Orchestration or workflow management is the practice of running production tasks regularly, either on a schedule or triggered by events in the world. Today it is handled by workflow managers like Airflow, Prefect, Dagster, Argo, or older systems like cron or Jenkins.
Today in greenfield projects we tend to see the following the most often:
.. toctree:: prefect dagster
All of these technologies combine well with Dask, either using Dask within a job to scale out that single task, or using Dask as a deployment mechanism to run many jobs in parallel.

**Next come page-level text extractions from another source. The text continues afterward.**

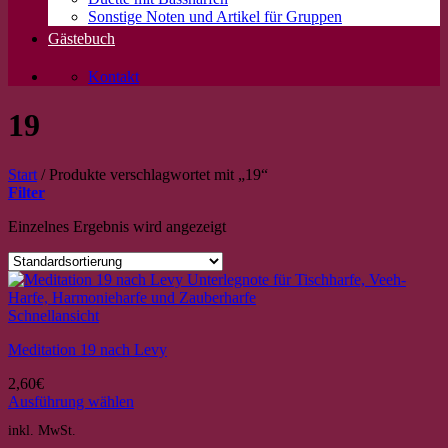
Sonstige Noten und Artikel für Gruppen
Gästebuch
Kontakt
19
Start
/
Produkte verschlagwortet mit „19“
Filter
Einzelnes Ergebnis wird angezeigt
Schnellansicht
Meditation 19 nach Levy
2,60
€
Ausführung wählen
Dieses
inkl. MwSt.
Produkt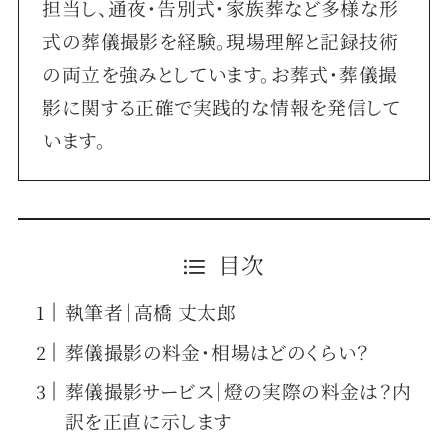
担当し、通夜・告別式・家族葬など多様な形
式の葬儀撮影を経験。現場理解と記録技術
の両立を強みとしています。お葬式・葬儀撮
影に関する正確で実践的な情報を発信して
います。
目次
執筆者｜高橋 丈太郎
葬儀撮影の料金・相場はどのくらい？
葬儀撮影サービス｜燈の実際の料金は？内
訳を正直に示します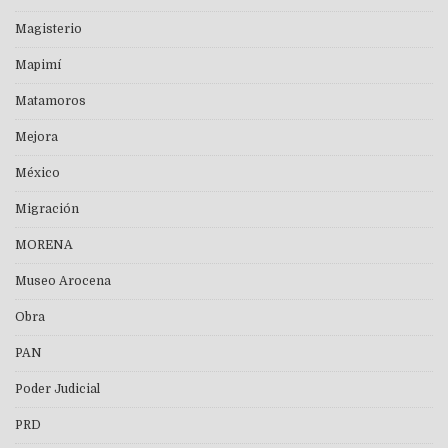
Magisterio
Mapimí
Matamoros
Mejora
México
Migración
MORENA
Museo Arocena
Obra
PAN
Poder Judicial
PRD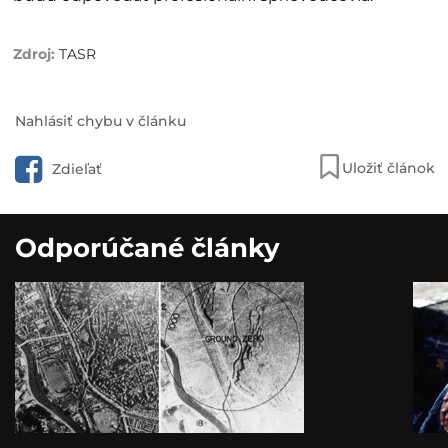
TASR
Nahlásiť chybu v článku
Uložiť článok
Zdieľať
Odporúčané články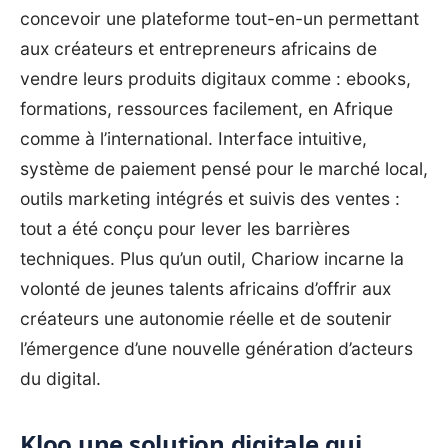
concevoir une plateforme tout-en-un permettant
aux créateurs et entrepreneurs africains de
vendre leurs produits digitaux comme : ebooks,
formations, ressources facilement, en Afrique
comme à l’international. Interface intuitive,
système de paiement pensé pour le marché local,
outils marketing intégrés et suivis des ventes :
tout a été conçu pour lever les barrières
techniques. Plus qu’un outil, Chariow incarne la
volonté de jeunes talents africains d’offrir aux
créateurs une autonomie réelle et de soutenir
l’émergence d’une nouvelle génération d’acteurs
du digital.
Kloo une solution digitale qui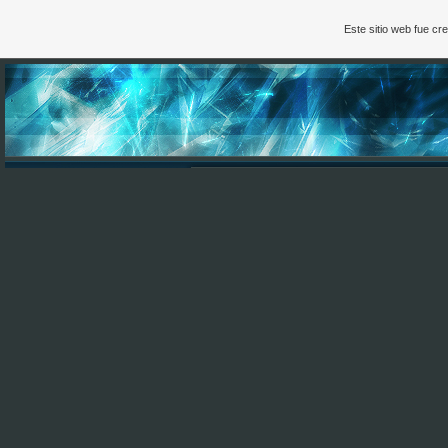
Este sitio web fue c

Dask integrates with workflow managers in two possible ways:
We can use use Dask within a job/task defined by the workflow manager, typically to handle jobs that require processing a large dataset or performing a large computation.
@task
def train_big_ML_model(bucket):
import dask.dataframe as dd
df = dd.read_parquet("s3://really-big-bucket/a-lot-of-data.parquet")
model = train(df)
save(model)
Dask can also be used underneath the more modern workflow managers (like Prefect or Dagster) to scale out execution, much as one might use Kubernetes or a cloud service. Dask is sometimes preferred here because it has higher throughput than other systems, and can smoothly communicate results between tasks.

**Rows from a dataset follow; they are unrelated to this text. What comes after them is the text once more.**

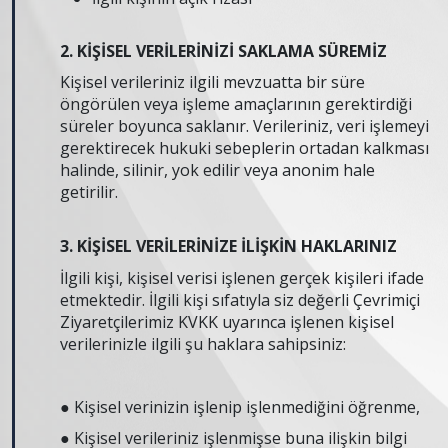
2. KİŞİSEL VERİLERİNİZİ SAKLAMA SÜREMİZ
Kişisel verileriniz ilgili mevzuatta bir süre
öngörülen veya işleme amaçlarının gerektirdiği
süreler boyunca saklanır. Verileriniz, veri işlemeyi
gerektirecek hukuki sebeplerin ortadan kalkması
halinde, silinir, yok edilir veya anonim hale
getirilir.
3. KİŞİSEL VERİLERİNİZE İLİŞKİN HAKLARINIZ
İlgili kişi, kişisel verisi işlenen gerçek kişileri ifade
etmektedir. İlgili kişi sıfatıyla siz değerli Çevrimiçi
Ziyaretçilerimiz KVKK uyarınca işlenen kişisel
verilerinizle ilgili şu haklara sahipsiniz:
● Kişisel verinizin işlenip işlenmediğini öğrenme,
● Kişisel verileriniz işlenmişse buna ilişkin bilgi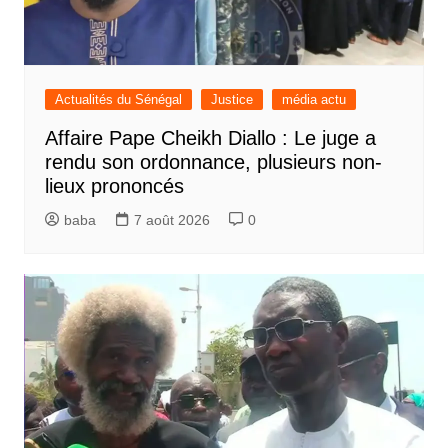
Actualités du Sénégal
Justice
média actu
Affaire Pape Cheikh Diallo : Le juge a
rendu son ordonnance, plusieurs non-
lieux prononcés
baba
7 août 2026
0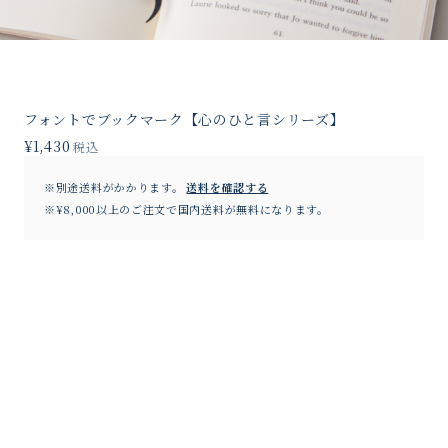
フォントでブックマーク【心のひと言シリーズ】
¥1,430
税込
※別途送料がかかります。
送料を確認する
※¥8,000以上のご注文で国内送料が無料になります。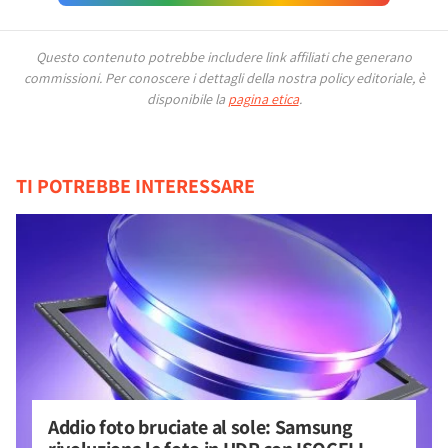
Questo contenuto potrebbe includere link affiliati che generano
commissioni.
Per conoscere i dettagli della nostra policy editoriale, è
disponibile la
pagina etica
.
TI POTREBBE INTERESSARE
Addio foto bruciate al sole: Samsung 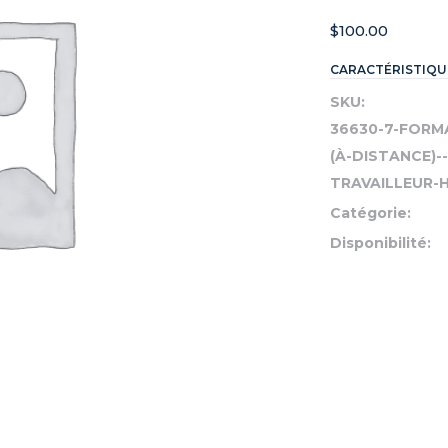
$
100.00
CARACTÉRISTIQU
SKU:
36630-7-FORM
(À-DISTANCE)-
TRAVAILLEUR-H
Catégorie:
Disponibilité: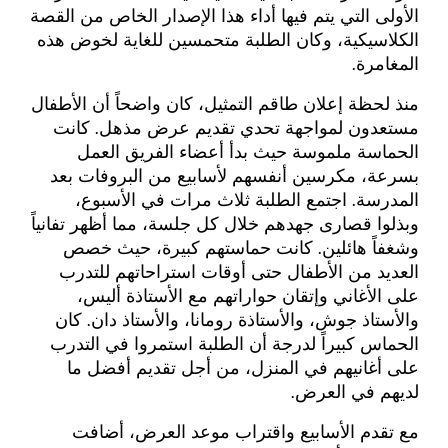
الأولى التي يتم فيها أداء هذا الإصدار الخاص من القصة
الكلاسيكية، وكان الطلبة متحمسين للغاية لخوض هذه
المغامرة.
منذ لحظة إعلان طاقم التمثيل، كان واضحاً أن الأطفال
مستعدون لمواجهة تحدي تقديم عرض مذهل. كانت
الحماسة ملموسة حيث بدأ أعضاء الفريق العمل
بسرعة، مكرسين أنفسهم لأسابيع من البروفات بعد
المدرسة. اجتمع الطلبة ثلاث مرات في الأسبوع،
وبذلوا قصارى جهدهم خلال كل جلسة، مما أظهر تفانياً
وشغفاً هائلين. كانت حماستهم كبيرة، حيث خصص
العديد من الأطفال حتى أوقات استراحاتهم للتدرب
على الأغاني وإتقان حواراتهم مع الأستاذة أليس،
والأستاذ جوش، والأستاذة رومانا، والأستاذ دان. كان
الحماس كبيراً لدرجة أن الطلبة استمروا في التدرب
على أغانيهم في المنزل، من أجل تقديم أفضل ما
لديهم في العرض.
مع تقدم الأسابيع واقتراب موعد العرض، أضافت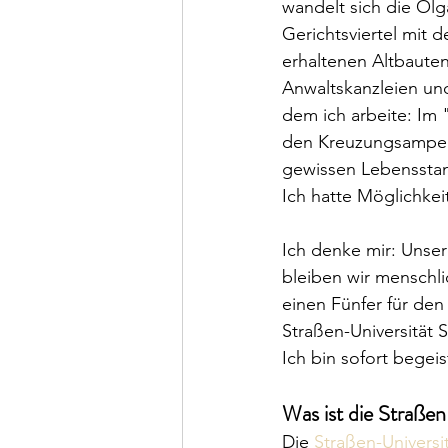
wandelt sich die Olg
Gerichtsviertel mit 
erhaltenen Altbaute
Anwaltskanzleien und
dem ich arbeite: Im
den Kreuzungsampeln,
gewissen Lebensstan
Ich hatte Möglichke
Ich denke mir: Unser
bleiben wir menschli
einen Fünfer für den
Straßen-Universität 
Ich bin sofort begei
Was ist die Straßen
Die 
Straßen-Universit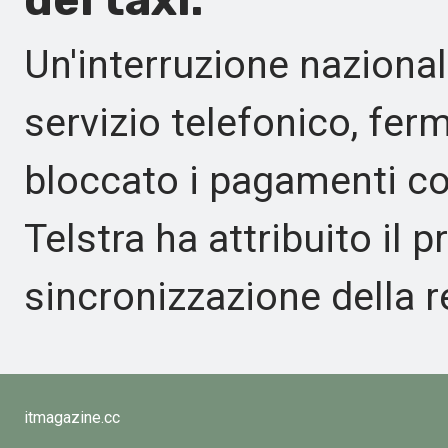
Un'interruzione nazionale
servizio telefonico, ferm
bloccato i pagamenti con 
Telstra ha attribuito il
sincronizzazione della r
itmagazine.cc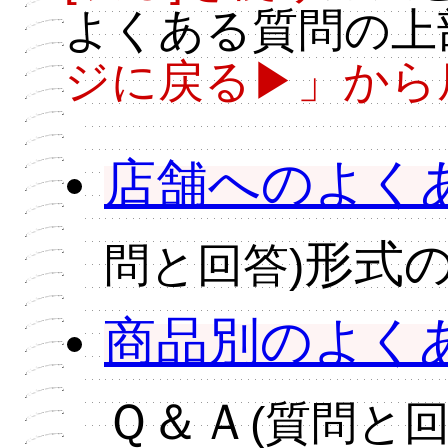
よくある質問の上
ジに戻る▶」から
店舗へのよく
形式
問と回答)
商品別のよく
Ｑ＆Ａ
(質問と回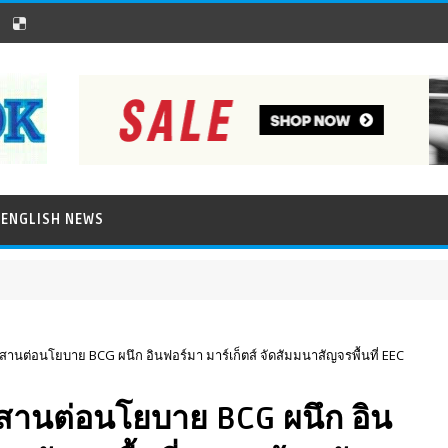
ENGLISH NEWS
นต่อนโยบาย BCG ผนึก อินฟอร์มา มาร์เก็ตส์ จัดสัมมนาสัญจรพื้นที่ EEC
านต่อนโยบาย BCG ผนึก อิน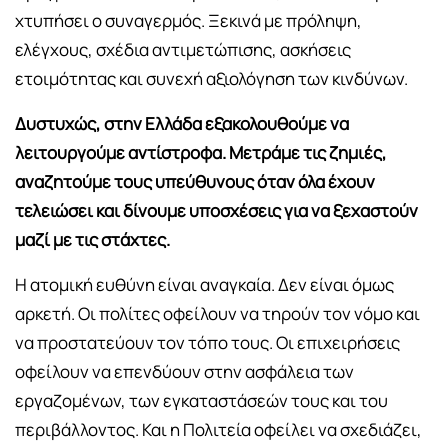
χτυπήσει ο συναγερμός. Ξεκινά με πρόληψη,
ελέγχους, σχέδια αντιμετώπισης, ασκήσεις
ετοιμότητας και συνεχή αξιολόγηση των κινδύνων.
Δυστυχώς, στην Ελλάδα εξακολουθούμε να
λειτουργούμε αντίστροφα. Μετράμε τις ζημιές,
αναζητούμε τους υπεύθυνους όταν όλα έχουν
τελειώσει και δίνουμε υποσχέσεις για να ξεχαστούν
μαζί με τις στάχτες.
Η ατομική ευθύνη είναι αναγκαία. Δεν είναι όμως
αρκετή. Οι πολίτες οφείλουν να τηρούν τον νόμο και
να προστατεύουν τον τόπο τους. Οι επιχειρήσεις
οφείλουν να επενδύουν στην ασφάλεια των
εργαζομένων, των εγκαταστάσεών τους και του
περιβάλλοντος. Και η Πολιτεία οφείλει να σχεδιάζει,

In the :doc:`reference architecture <tpch>` we used Prefect along with Coiled functions. This looks like the following:
# pipeline/preprocess.py
import coiled
from prefect import task, flow
import pandas as pd
@task
@coiled.function(region="us-east-2", memory="64 GiB")

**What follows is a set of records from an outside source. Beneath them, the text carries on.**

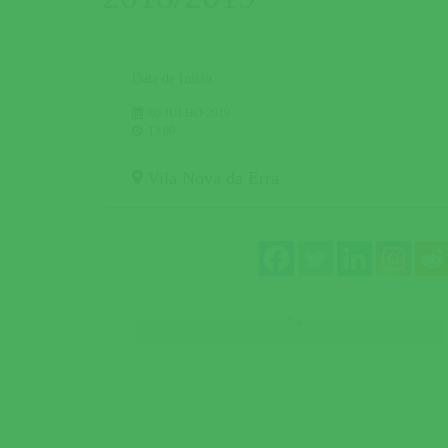
Data de Início
06 JULHO 2019
13:00
Vila Nova da Erra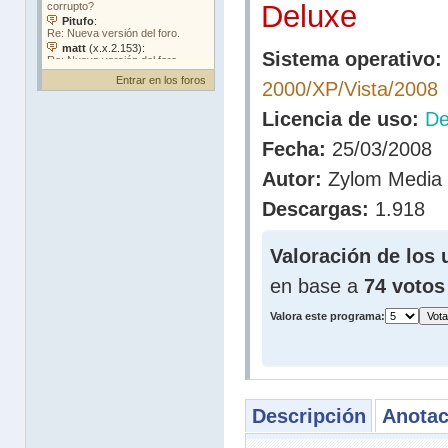
Deluxe
Sistema operativo:
Entrar en los foros
2000/XP/Vista/2008
Licencia de uso:
D
Fecha:
25/03/2008
Autor:
Zylom Media
Descargas:
1.918
Valoración de los 
en base a
74 votos
Valora este programa:
Descripción
Anotac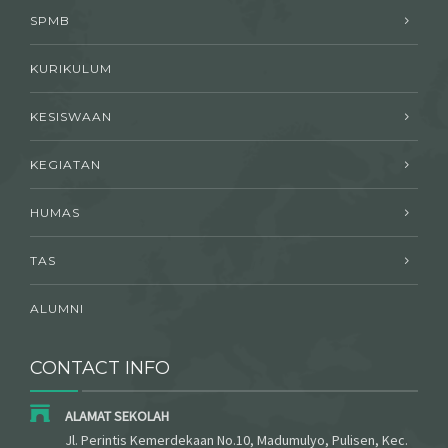
SPMB
KURIKULUM
KESISWAAN
KEGIATAN
HUMAS
TAS
ALUMNI
CONTACT INFO
ALAMAT SEKOLAH
Jl. Perintis Kemerdekaan No.10, Madumulyo, Pulisen, Kec.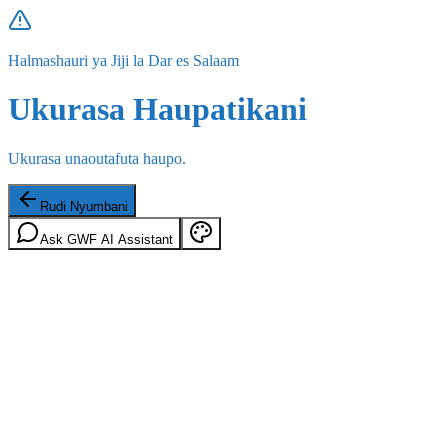
Halmashauri ya Jiji la Dar es Salaam
Ukurasa Haupatikani
Ukurasa unaoutafuta haupo.
Rudi Nyumbani
Ask GWF AI Assistant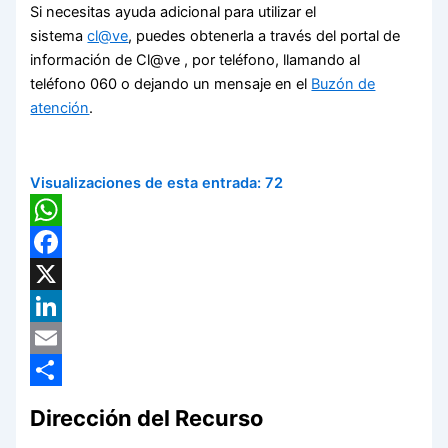
Si necesitas ayuda adicional para utilizar el
sistema
cl@ve
, puedes obtenerla a través del portal de
información de Cl@ve , por teléfono, llamando al
teléfono 060 o dejando un mensaje en el
Buzón de
atención
.
Visualizaciones de esta entrada:
72
WhatsApp
Facebook
X
LinkedIn
Email
Compartir
Dirección del Recurso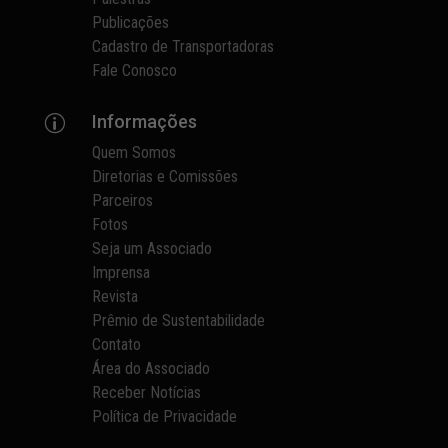
Publicações
Cadastro de Transportadoras
Fale Conosco
Informações
p
Quem Somos
Diretorias e Comissões
Parceiros
Fotos
Seja um Associado
Imprensa
Revista
Prêmio de Sustentabilidade
Contato
Área do Associado
Receber Notícias
Política de Privacidade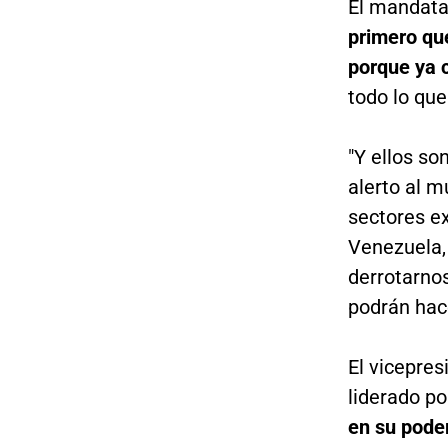
El mandata
primero qu
porque ya c
todo lo que 
"Y ellos so
alerto al m
sectores e
Venezuela,
derrotarnos
podrán hac
El vicepres
liderado po
en su poder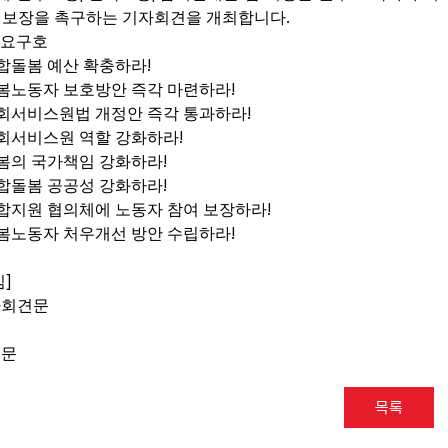
.
 보장을 촉구하는 기자회견을 개최합니다
요구호
!
합돌봄 예산 확충하라
!
봄노동자 보호방안 즉각 마련하라
!
회서비스원법 개정안 즉각 통과하라
!
회서비스원 역할 강화하라
!
봄의 국가책임 강화하라
!
합돌봄 공공성 강화하라
!
합지원 협의체에 노동자 참여 보장하라
!
봄노동자 처우개선 방안 수립하라
]
임
자회견문
언문
목록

def json_to_parquet(filename):
df = pd.read_json(filename)
df.to_parquet(OUTFILE / filename.split(".")[-2] + ".parquet")
@flow
def convert_all_files():
files = list_files()
json_to_parquet.map(files)
if __name__ == "__main__":
# Run every five minutes
convert_all_files.serve(interval=datetime.timedelta(minutes=5))
Prefect handles the scheduling and monitoring of the tasks, while Coiled (see :doc:`deployment`) gets cloud hardware for our jobs on-demand.